PG&E, with its poor track record on safety, reliability and customer service, wants to expand into the new business of electric vehicle charging stations. But PG&E won’t finance the experiment out of corporate profits; it wants to risk customers’ money instead.

TURN convinced the CPUC to reject PG&E’s initial proposal to build 25,000 experimental EV charging stations with a whopping $650 million price tag. But PG&E kept lobbying the Commission to allow it to build big. All five million PG&E households from Fresno to Yreka would subsidize charging stations to serve about 75,000 EV owners, the majority of whom live in the Bay Area.

“PG&E’s vague claims about the benefits to customers are insufficient justification for the costs,” said TURN executive director Mark Toney. “PG&E should not be spending ratepayers’ hard earned dollars to finance a risky business experiment that won’t improve anything for most consumers.”

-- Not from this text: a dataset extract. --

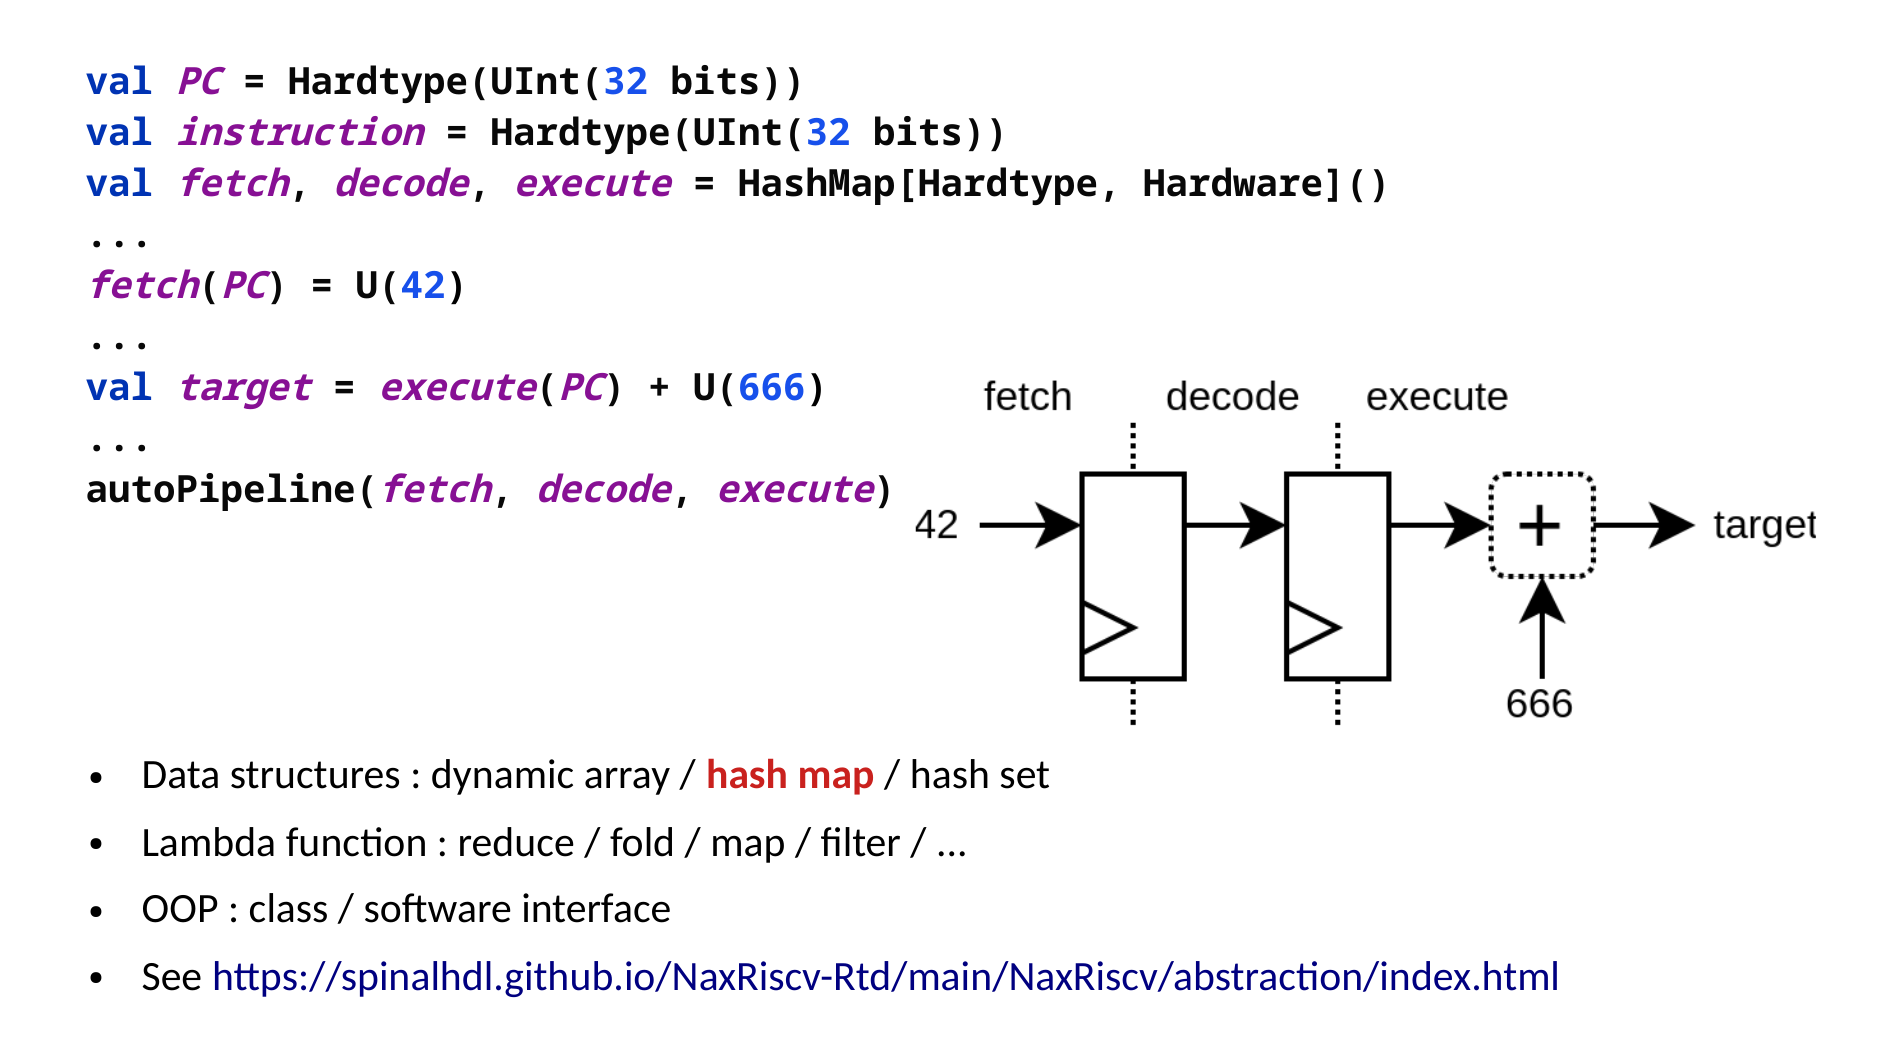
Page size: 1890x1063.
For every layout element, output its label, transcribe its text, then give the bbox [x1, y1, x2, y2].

list Data structures : dynamic array / hash map / hash set Lambda function : reduce / fold / map / filter / ... OOP : class / software interface See https://spinalhdl.github.io/NaxRiscv-Rtd/main/NaxRiscv/abstraction/index.html [70, 688, 1878, 1063]
text_box val PC = Hardtype(UInt(32 bits)) val instruction = Hardtype(UInt(32 bits)) val fetch, decode, execute = HashMap[Hardtype, Hardware]() ... fetch(PC) = U(42) ... val target = execute(PC) + U(666) ... autoPipeline(fetch, decode, execute) [70, 47, 1512, 513]
picture [783, 318, 1890, 784]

The CPUC decision slated for approval tomorrow allows P&GE to build experimental charging stations, but only up to 7,500 ports. Additional limits won by TURN:

Deny the 100 “fast chargers” PG&E wanted, which would have cost customers $25 million.
Require site hosts to contribute to charging station costs
Deny bridge funding which could have increased costs by up to 50%.
“TURN supports utility programs that cost-effectively reduce GHG’s and provide benefits to all customers, not just EV drivers.” said Toney, “But there’s a risk that the $130 million customers will pay for the charging stations the CPUC decision authorizes won’t accomplish anything. We think the burden to justify any future ratepayer expenditures should be higher. If PG&E wants to expand further into the EV market, it should do so on shareholder’s dime, not customers.”